**SOURCE TEXT:**
## Start
It will be the first election since June 2012, when Samaras’s center-right New Democracy (Νέα Δημοκρατία) narrowly defeated the hard-left SYRIZA (the Coalition of the Radical Left — Συνασπισμός Ριζοσπαστικής Αριστεράς). According to just about every poll, SYRIZA holds a lead of between 3% and 7% against New Democracy.

Expect a tough Samaras-Tsipras fight for first place

Samaras is a wily and seasoned campaigner, and he will undoubtedly cast himself as the guardian of Greece’s long-term stability. On Monday morning, he was lashing out at ‘political terrorism,’ and warning that a SYRIZA victory would allow Greece’s sacrifices to go to waste. SYRIZA will face sustained criticism — some justified, some overblown — from just about every quarter in Europe that it and its leader, Alexis Tspiras, are dangerous ideologues whose policies could force Greece out of the eurozone in 2015. Already, publications like The Guardian are referring to Greece being ‘plunged into crisis.’ Expect the fear-mongering about the consequences of a SYRIZA victory to be on par with efforts by the British political establishment and business community in the fraught week leading up to the Scottish independence referendum. It’s by no means certain that SYRIZA’s narrow single-digit lead will survive that kind of onslaught.

The fight between SYRIZA and New Democracy is so important because the first-place finisher in the election will not only win the largest share of seats in the 300-member Hellenic Parliament (Βουλή των Ελλήνων), but also a 50-seat ‘bonus’ meant to provide the winning party with enough seats to form a working majority government. Over the next few days, it will be worth watching to see whether SYRIZA or New Democracy convince any other smaller parties to merge, because the marginal value of even a one-vote victory in Greek elections is so consequential.
## End
**DATA ROWS:**
## Start
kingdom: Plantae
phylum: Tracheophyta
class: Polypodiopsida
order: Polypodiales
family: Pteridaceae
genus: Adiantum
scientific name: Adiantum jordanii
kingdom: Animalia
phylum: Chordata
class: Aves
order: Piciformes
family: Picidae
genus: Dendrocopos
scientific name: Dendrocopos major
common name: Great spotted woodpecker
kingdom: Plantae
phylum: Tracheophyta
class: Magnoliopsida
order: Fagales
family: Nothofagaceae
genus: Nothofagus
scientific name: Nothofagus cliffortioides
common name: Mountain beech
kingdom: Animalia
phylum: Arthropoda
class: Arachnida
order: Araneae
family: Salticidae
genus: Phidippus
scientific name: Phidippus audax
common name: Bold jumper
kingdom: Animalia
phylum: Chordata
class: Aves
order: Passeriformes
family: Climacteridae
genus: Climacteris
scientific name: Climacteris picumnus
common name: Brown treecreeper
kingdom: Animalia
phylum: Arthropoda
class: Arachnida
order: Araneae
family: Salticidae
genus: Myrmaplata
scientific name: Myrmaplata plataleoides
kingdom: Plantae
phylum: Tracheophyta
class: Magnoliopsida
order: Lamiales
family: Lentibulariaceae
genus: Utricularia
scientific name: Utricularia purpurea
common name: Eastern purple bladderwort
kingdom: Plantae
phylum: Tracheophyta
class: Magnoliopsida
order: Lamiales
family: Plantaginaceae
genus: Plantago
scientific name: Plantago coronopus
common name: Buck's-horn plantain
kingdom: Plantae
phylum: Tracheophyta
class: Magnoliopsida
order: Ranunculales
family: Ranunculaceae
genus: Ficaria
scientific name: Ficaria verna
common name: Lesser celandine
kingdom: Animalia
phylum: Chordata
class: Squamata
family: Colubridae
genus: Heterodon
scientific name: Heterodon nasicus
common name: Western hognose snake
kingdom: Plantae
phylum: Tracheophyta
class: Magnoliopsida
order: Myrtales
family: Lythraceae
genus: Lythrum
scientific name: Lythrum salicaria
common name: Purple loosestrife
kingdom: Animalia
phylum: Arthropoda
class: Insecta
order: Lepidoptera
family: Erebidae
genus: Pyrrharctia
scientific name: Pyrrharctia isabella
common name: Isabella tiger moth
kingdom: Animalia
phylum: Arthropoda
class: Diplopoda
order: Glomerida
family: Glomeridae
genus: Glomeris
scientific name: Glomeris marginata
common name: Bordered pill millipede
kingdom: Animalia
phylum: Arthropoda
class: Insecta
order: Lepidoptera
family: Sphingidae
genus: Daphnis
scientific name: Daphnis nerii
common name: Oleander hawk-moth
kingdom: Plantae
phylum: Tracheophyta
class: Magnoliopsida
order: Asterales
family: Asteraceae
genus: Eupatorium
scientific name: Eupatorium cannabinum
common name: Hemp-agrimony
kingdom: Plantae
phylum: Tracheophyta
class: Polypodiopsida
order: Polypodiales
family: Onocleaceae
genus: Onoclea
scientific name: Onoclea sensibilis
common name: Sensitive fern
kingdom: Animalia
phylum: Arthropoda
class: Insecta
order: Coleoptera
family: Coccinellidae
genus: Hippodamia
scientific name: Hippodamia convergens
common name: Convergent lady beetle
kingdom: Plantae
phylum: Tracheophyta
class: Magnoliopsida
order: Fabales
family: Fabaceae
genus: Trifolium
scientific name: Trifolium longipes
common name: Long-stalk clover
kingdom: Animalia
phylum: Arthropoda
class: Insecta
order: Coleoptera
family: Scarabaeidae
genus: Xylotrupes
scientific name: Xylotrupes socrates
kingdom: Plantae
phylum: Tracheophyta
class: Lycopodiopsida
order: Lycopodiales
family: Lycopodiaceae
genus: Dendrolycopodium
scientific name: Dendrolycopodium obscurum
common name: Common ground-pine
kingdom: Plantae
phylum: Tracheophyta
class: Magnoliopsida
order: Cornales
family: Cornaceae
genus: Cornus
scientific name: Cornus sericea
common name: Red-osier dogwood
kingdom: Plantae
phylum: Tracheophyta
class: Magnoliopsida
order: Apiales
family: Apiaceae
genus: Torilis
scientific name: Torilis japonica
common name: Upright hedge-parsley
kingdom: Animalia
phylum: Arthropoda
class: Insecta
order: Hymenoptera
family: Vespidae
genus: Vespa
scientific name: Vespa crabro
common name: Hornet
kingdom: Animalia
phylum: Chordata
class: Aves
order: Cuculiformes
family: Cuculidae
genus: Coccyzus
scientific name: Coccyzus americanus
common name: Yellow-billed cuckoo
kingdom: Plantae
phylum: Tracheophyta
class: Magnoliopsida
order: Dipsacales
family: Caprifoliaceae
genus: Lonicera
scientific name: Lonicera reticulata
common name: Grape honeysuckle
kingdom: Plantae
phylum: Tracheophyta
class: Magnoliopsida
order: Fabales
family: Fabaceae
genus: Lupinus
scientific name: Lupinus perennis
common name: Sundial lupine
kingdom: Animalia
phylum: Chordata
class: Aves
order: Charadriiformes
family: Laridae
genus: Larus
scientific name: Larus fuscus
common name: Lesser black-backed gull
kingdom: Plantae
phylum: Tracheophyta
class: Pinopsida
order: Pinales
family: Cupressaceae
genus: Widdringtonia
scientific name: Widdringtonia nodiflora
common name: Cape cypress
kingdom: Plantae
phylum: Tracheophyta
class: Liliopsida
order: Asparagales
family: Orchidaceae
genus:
## End
**WHAT THIS TASK INVOLVES:** Reproduce the Greek election text in full, word for word. The rows come from a separate source unrelated to the text.

**FINAL RESULT:**
It will be the first election since June 2012, when Samaras’s center-right New Democracy (Νέα Δημοκρατία) narrowly defeated the hard-left SYRIZA (the Coalition of the Radical Left — Συνασπισμός Ριζοσπαστικής Αριστεράς). According to just about every poll, SYRIZA holds a lead of between 3% and 7% against New Democracy.

Expect a tough Samaras-Tsipras fight for first place

Samaras is a wily and seasoned campaigner, and he will undoubtedly cast himself as the guardian of Greece’s long-term stability. On Monday morning, he was lashing out at ‘political terrorism,’ and warning that a SYRIZA victory would allow Greece’s sacrifices to go to waste. SYRIZA will face sustained criticism — some justified, some overblown — from just about every quarter in Europe that it and its leader, Alexis Tspiras, are dangerous ideologues whose policies could force Greece out of the eurozone in 2015. Already, publications like The Guardian are referring to Greece being ‘plunged into crisis.’ Expect the fear-mongering about the consequences of a SYRIZA victory to be on par with efforts by the British political establishment and business community in the fraught week leading up to the Scottish independence referendum. It’s by no means certain that SYRIZA’s narrow single-digit lead will survive that kind of onslaught.

The fight between SYRIZA and New Democracy is so important because the first-place finisher in the election will not only win the largest share of seats in the 300-member Hellenic Parliament (Βουλή των Ελλήνων), but also a 50-seat ‘bonus’ meant to provide the winning party with enough seats to form a working majority government. Over the next few days, it will be worth watching to see whether SYRIZA or New Democracy convince any other smaller parties to merge, because the marginal value of even a one-vote victory in Greek elections is so consequential.